Stirred-Vessel Dynamic Test of H3 in the Presence of PbS, ZnS, and CaCO3 Scales. In this system, the dynamic vessel in Fig. 3 above was used and the calcite deposits on the spindle were analyzed to observe the nature and state of the deposited calcite scale. Calcite crystals formed on the metal surface in bulk after 24 hours in the vessel using brine compositions with Ca=20,000 ppm, Pb=0 ppm, Zn=0 ppm, and S=0 ppm. The crystal shape of the calcite showed no distortions, although crystal aggregation was noted in the bulk. When CaCO3 crystals were coprecipitated with PbS and ZnS using the brine compositions with Ca=20,000 ppm, Pb=50 ppm, Zn=100 ppm, and S=250 ppm, they were highly distorted and covered in a sheen of PbS and ZnS on the metal surface. The bulk calcite produced with PbS and ZnS and the CaCO3 crystals were distorted, and calcite was not aggregated in the bulk. 1,000‑ppm H3 was then added to the brine to prevent PbS and ZnS deposition under the same conditions (brine compositions with Ca=20,000 ppm, Pb=50 ppm, Zn=100 ppm, and S=250 ppm) but with CaCO3-crystal formation. Under these conditions, the CaCO3 crystals were significantly distorted to round/spherical crystals, and fewer crystals were deposited on the metal surface. The calcite precipitated in the bulk, on the other hand, was visually more rounded, unlike the base case. The CaCO3 crystals were of different sizes with smooth edges, indicating that severe distortion of these crystals was caused by the presence of the H3 chemical.

When 500 ppm of H3 was added to prevent PbS and ZnS (Ca=20,000 ppm, Pb=50 ppm, Zn=100 ppm, and S=250 ppm), the resulting CaCO3 crystals were again significantly distorted to round/spherical crystals. The precipitated CaCO3 crystals deposited on the metal surface were aggregated together. When CaCO3 was coprecipitated with ZnS/PbS (Ca=20,000 ppm, Pb=50 ppm, Zn=100 ppm, and S=250 ppm) and 10 ppm of H3, the deposited crystals on the metal surface showed signs of surface pitting and the crystal surface appeared to be distorted even at a low dose.

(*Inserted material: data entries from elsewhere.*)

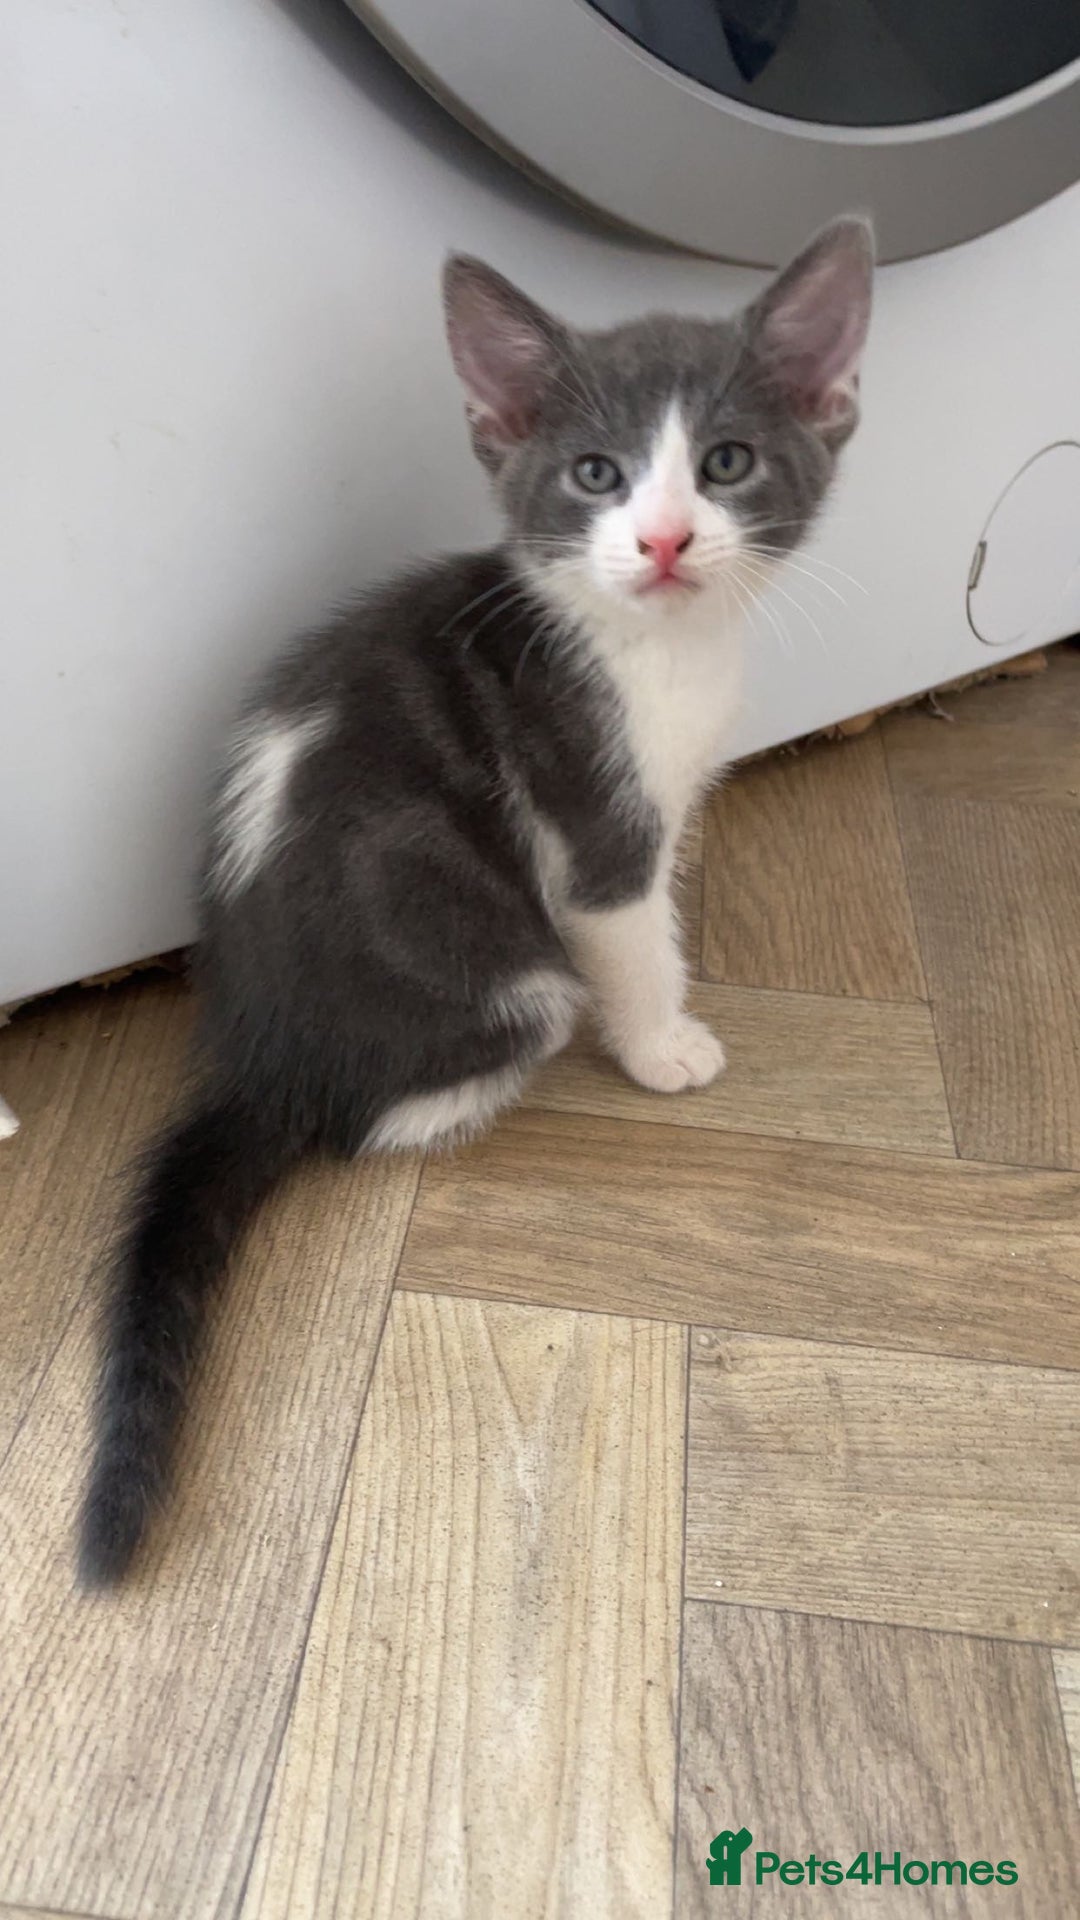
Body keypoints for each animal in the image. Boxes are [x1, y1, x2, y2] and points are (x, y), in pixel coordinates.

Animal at [79, 217, 873, 1584]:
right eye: (598, 476)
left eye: (726, 463)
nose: (666, 541)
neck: (646, 645)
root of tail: (258, 1049)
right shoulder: (593, 815)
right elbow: (632, 934)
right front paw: (664, 1044)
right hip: (491, 969)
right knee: (381, 1108)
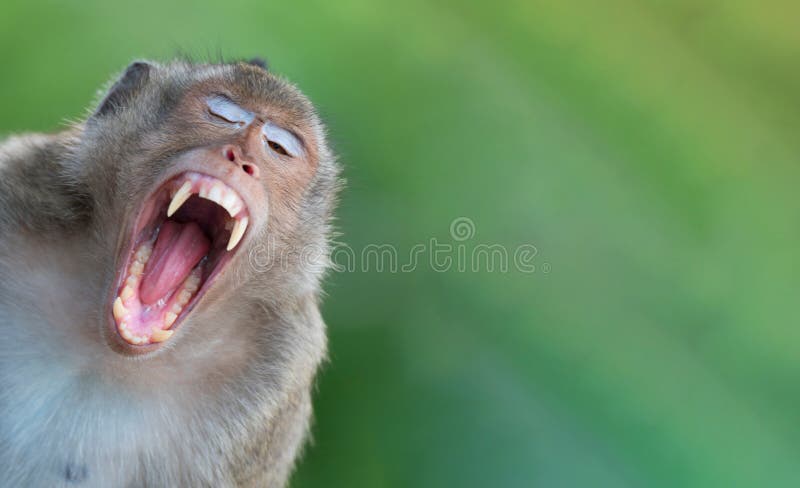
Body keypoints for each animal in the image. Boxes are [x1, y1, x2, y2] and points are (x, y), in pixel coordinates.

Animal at [0, 59, 340, 486]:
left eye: (278, 148)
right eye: (221, 115)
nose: (239, 159)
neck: (109, 353)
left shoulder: (277, 370)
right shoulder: (19, 192)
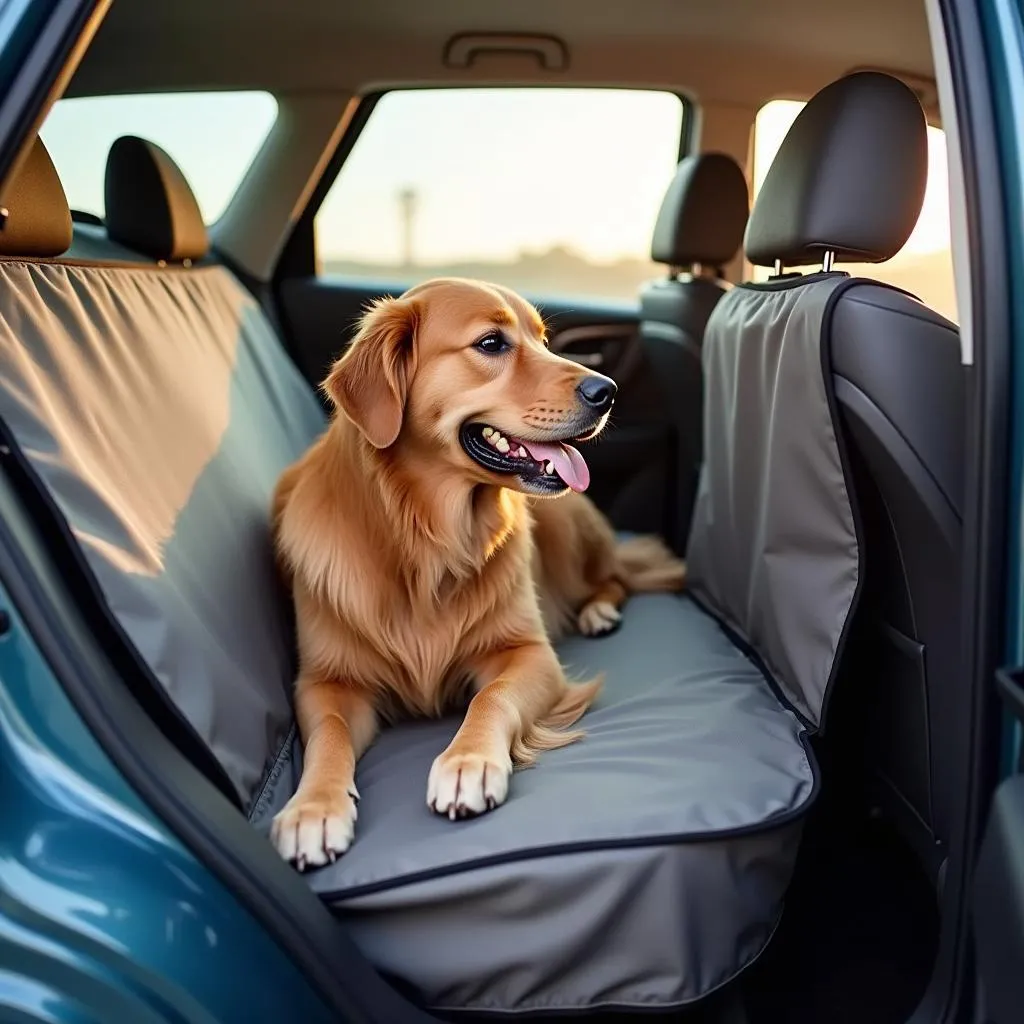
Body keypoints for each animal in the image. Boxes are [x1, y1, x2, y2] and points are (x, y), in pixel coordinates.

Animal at [272, 276, 684, 868]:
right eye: (491, 344)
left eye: (542, 339)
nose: (606, 391)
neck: (427, 541)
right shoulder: (326, 682)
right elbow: (327, 733)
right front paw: (313, 808)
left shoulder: (529, 653)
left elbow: (491, 697)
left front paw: (467, 762)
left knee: (613, 578)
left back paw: (599, 611)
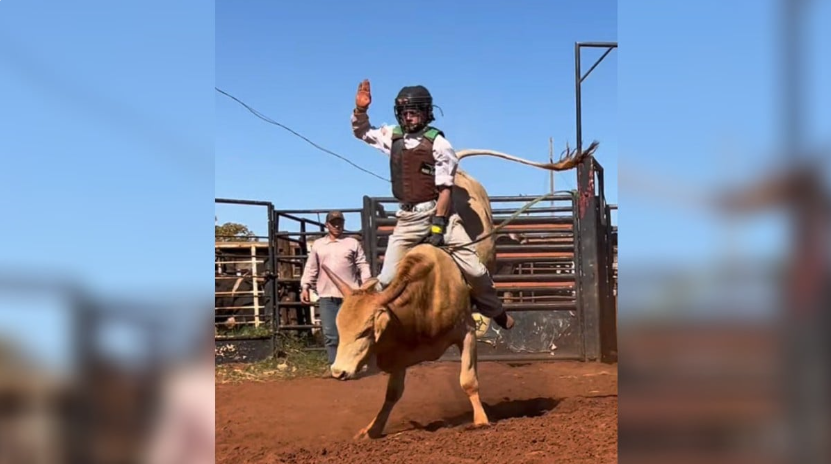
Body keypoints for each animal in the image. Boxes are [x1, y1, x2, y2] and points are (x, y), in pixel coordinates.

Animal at [320, 142, 597, 440]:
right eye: (341, 329)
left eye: (365, 331)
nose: (338, 371)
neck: (424, 300)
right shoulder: (401, 352)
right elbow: (392, 394)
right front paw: (372, 428)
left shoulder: (467, 332)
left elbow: (468, 380)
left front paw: (480, 420)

The results from the tests in this simple dynamic vessel indicate that, even at low doses of H3 of approximately 10 ppm, the chemical still had a significant effect on the CaCO3-crystal morphology.

For a discussion of inhibitor-­thermal-aging-test results, please see the complete paper.

Summary and Conclusions

Four main products were identified as ­having some sulfide inhibition for severe mixed ZnS/PbS scales. Of these species, H3 worked under the most-­severe sulfide-­scaling conditions tested here (Zn=100 ppm, Pb=50 ppm, and S=250 ppm). The next-best product showed some performance in the lower-sulfide cases (S=5 ppm). The other two products also showed some limited activity, but at a much lower level than other products.

Testing of CaCO3-inhibition properties of product H3 was also carried out. H3 exhibited some inhibition, but it did not stop CaCO3-scale formation, although it did have some effect on CaCO3-crystal morphology.

Although the H3 product performed best for the most-severe ZnS/PbS cases studied in this work, it was found to be thermally unstable when aged over a period of 11 days at 180°C. How­ever, some sulfide-inhibition performance remained when the predegraded H3 was applied at higher concentrations (H3=approximately 500 ppm).

This article, written by JPT Technology Editor Chris Carpenter, contains highlights of paper SPE 169798, “Sulfide-Scale-Formation and -Inhibition Tests for a Gas/Condensate Field With Severe Scaling Conditions,” by Cyril Okocha and Kenneth S. Sorbie, Heriot-Watt University; Christian Hurtevent and Salima Baraka-Lokmane, Total; and Marcus Rossiter, Total E&P, prepared for the 2014 SPE International Oilfield Scale Conference and Exhibition, Aberdeen, 14–15 May. The paper has not been peer reviewed.